That is light years away from the university’s motto, “Pro Deo et Veritate” [“For God and Truth”].
The bottom line in all this is that Stetson University—formerly related to the Florida Baptist Convention—has invited a retired Episcopal bishop—now known for his notorious denials of Christian truth—to be the speaker at an event intended to equip Christian pastors. This is all done in the name of academic inquiry, no doubt. But who speaks for orthodox Christianity?
Oddly enough, the best response to Bishop Spong’s visit came from a local Episcopal rector who declined to attend the lectures. Spong is “on the fringe of the tradition,” said the Reverend Don Lyon, rector of St. Barnabas Episcopal Church in DeLand. “He’s basically an eastern mystical pantheist.”
As Lyon told the Orlando Sentinel, “I’ve been a parish priest for 25 years, and for 25 years he has sought to deconstruct the historic faith in ways that have been profoundly damaging to the church.”
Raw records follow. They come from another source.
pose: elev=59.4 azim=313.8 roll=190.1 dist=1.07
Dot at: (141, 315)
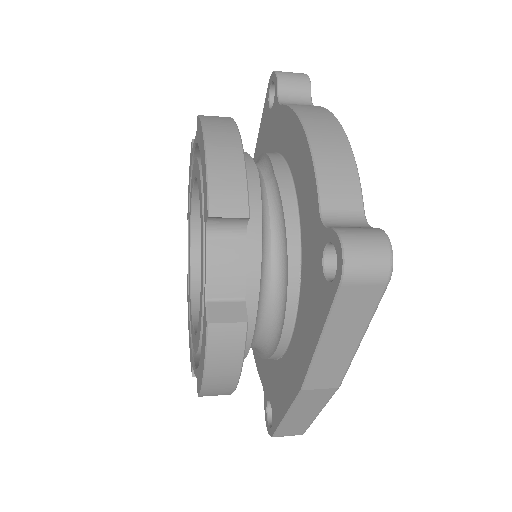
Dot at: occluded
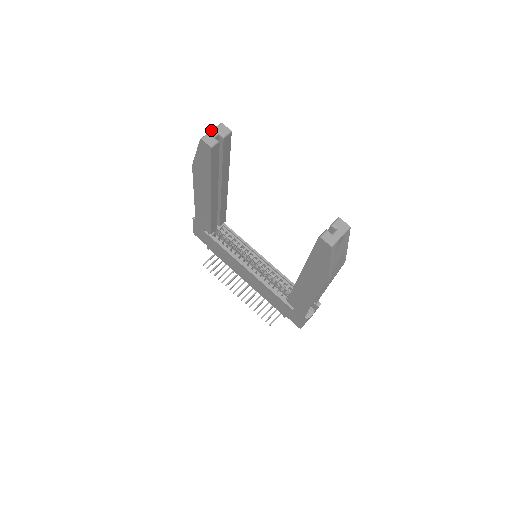
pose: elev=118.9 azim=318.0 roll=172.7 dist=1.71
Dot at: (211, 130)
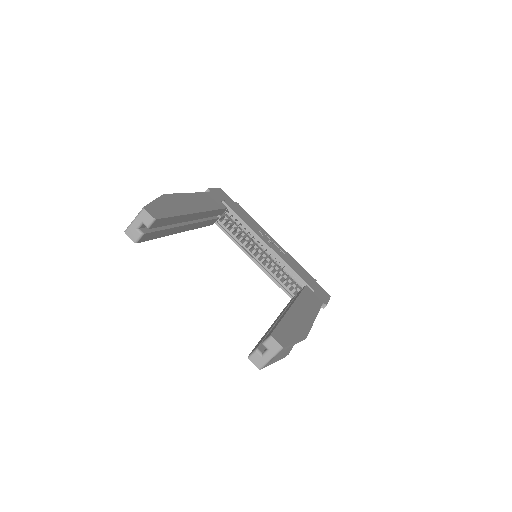
Dot at: (134, 219)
Reverend Lyon is right, of course. The most tragic aspect of this entire episode is the damage that is done to the church of the Lord Jesus Christ.
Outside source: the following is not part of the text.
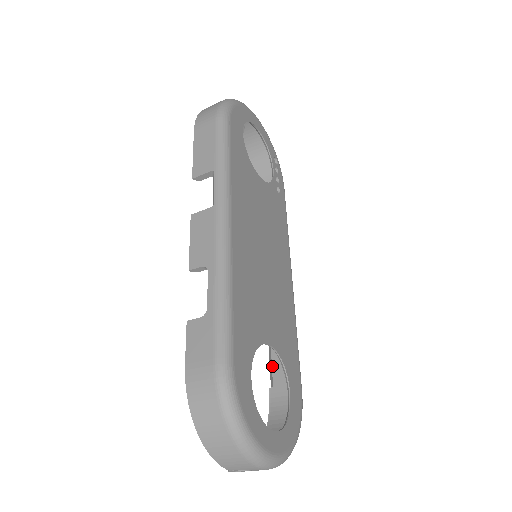
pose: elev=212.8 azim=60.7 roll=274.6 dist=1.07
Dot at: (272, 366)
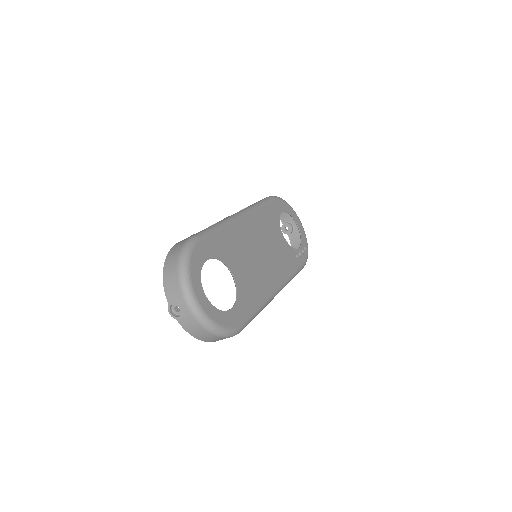
Dot at: occluded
The state of liberal Protestantism, of Stetson University and similar institutions, and the world of increasingly post-Christian spirituality, is made readily apparent once we recognize what it means that Bishop Spong, rather than Reverend Lyon, was asked to address the attending pastors. But then, Bishop Spong must have offered the kind of “intellectual adventure” those pastors would prefer. Let’s just leave it at that.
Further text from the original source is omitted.